「あたし、引きませんよ?」



その顔も、ちょっと赤くなっている。


けど、きっぱりとそう言った香穂ちゃんは、



「障害があれば余計に燃えるタイプなんです、あたし」


「……」


「唯衣さんがまた誰でもいいようなそぶりを見せたら、その時は容赦しませんから」


「……そ、そんな」


「自信ないんですか?」



上目づかいでぐっと睨んでいる。


う……。


その目、アイシャドーがたっぷり乗った誰かに似てる……。



「流川は渡さないもんっ」



言い返すと、



「恋愛は自由ですから」


「う……」



それも、誰かとそっくり。



「何かでも、今は入り込む隙間なさそうだし。あたし、面倒なことはしたくないんです」


「……」


「壊れそうになったらまたおじゃましますけど」


「ひっ……」


「あたしがそれまで誰も好きにならなかったら、流川さんのこと、今度はもらいますからね」


「ひぃ……」


「行こう。光太くん。こんなバカップル放っといて」



つかつかと玄関に向かう香穂ちゃん。



「あ、あの。おじゃましました」



それを追う光太くん。



足音が消えて静かになると、



「ったく。
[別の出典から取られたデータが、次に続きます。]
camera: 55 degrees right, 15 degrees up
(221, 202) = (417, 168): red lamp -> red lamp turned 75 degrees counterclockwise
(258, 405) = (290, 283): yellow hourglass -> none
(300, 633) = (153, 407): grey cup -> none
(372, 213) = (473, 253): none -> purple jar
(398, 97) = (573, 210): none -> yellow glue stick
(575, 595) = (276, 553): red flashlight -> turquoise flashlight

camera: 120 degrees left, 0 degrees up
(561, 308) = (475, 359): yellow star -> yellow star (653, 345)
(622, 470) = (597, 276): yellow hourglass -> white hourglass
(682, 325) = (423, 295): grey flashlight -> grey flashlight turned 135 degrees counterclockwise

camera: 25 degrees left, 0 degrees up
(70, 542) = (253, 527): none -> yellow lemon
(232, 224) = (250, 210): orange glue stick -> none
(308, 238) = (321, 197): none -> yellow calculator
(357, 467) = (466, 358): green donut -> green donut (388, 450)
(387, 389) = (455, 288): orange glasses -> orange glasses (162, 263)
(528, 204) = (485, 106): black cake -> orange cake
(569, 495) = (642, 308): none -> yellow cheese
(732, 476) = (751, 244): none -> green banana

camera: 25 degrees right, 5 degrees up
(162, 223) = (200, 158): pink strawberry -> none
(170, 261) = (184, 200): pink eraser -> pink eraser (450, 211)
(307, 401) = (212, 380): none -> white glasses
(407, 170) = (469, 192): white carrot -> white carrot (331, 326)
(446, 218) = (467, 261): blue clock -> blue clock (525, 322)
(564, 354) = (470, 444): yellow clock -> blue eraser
お前ひとりでも手がかかるのに、色々考えて手を打つのも大変だわ」



私の頭をぽんと叩いた流川が笑った。


その顔を見てたら、なんだかチカラが抜けちゃって。



「流川……」


「ん?」



きゅっとしがみつくと、



「……ありがとう」



自然とその言葉が出てきた。



「ん」



そんな私のカラダを、なんだかんだ言っても優しく包んでくれる……、


大好きなこの人のそばにずっといたい、そう思った。